Available data Start Marker

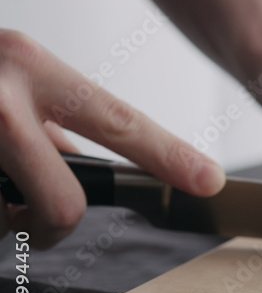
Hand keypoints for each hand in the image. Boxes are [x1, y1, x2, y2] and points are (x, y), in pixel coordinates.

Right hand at [0, 30, 225, 247]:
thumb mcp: (8, 80)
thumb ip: (54, 118)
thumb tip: (89, 165)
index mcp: (32, 66)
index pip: (119, 121)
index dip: (169, 157)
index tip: (209, 180)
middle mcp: (3, 97)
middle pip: (65, 204)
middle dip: (53, 226)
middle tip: (39, 221)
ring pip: (11, 221)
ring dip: (2, 216)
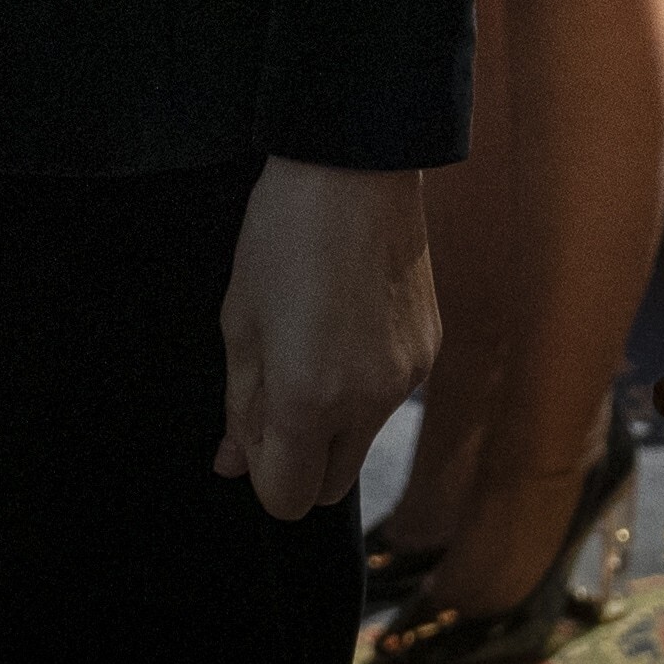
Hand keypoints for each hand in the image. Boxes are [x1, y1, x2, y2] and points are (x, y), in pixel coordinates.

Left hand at [214, 158, 435, 520]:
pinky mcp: (430, 353)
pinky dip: (364, 385)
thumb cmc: (284, 232)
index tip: (250, 429)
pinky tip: (347, 323)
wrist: (357, 165)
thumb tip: (233, 461)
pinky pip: (389, 398)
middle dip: (299, 460)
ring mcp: (406, 380)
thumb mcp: (241, 319)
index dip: (261, 472)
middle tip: (275, 395)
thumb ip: (240, 403)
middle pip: (330, 486)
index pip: (287, 497)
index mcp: (310, 398)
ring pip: (362, 441)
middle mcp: (367, 403)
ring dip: (333, 422)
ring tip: (312, 343)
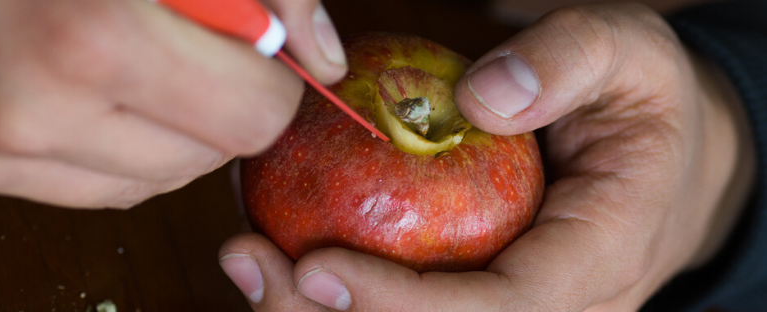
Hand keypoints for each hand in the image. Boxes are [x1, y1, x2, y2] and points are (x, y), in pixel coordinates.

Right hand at [0, 0, 345, 207]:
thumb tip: (324, 59)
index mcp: (90, 38)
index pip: (253, 117)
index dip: (268, 78)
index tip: (254, 49)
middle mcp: (31, 111)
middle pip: (207, 159)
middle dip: (220, 104)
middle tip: (188, 46)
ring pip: (152, 183)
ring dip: (172, 130)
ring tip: (136, 58)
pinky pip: (90, 186)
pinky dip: (117, 147)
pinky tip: (96, 89)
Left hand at [219, 3, 755, 310]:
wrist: (669, 160)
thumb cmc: (645, 104)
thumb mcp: (628, 53)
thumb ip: (568, 62)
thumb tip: (478, 100)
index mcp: (598, 257)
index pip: (503, 308)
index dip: (406, 305)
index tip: (318, 268)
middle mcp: (558, 306)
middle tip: (251, 263)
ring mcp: (519, 309)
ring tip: (248, 259)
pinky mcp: (484, 295)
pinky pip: (409, 306)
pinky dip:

Available data End Marker

Work instructions
Which of the lines above carry the string "hand"? Pick them out and copy them.

Answer to this task
Hand keypoints for each hand in the image. Boxes are [x1, y1, x2, y2] and points are (x, y), in pixel coordinates.
Right hand at [0, 30, 225, 247]:
Hand keypoints for each hand in the image. Boxes are [x1, y1, x2, y2] and points are (x, y), in pixel coordinates.
Left hand at [214, 158, 435, 520]:
Hand keypoints for each hand in the image. Boxes are [x1, y1, x2, y2] and points are (x, y), in pixel coordinates.
Right hand at [0, 0, 345, 207]:
Left hand at [219, 3, 755, 310]:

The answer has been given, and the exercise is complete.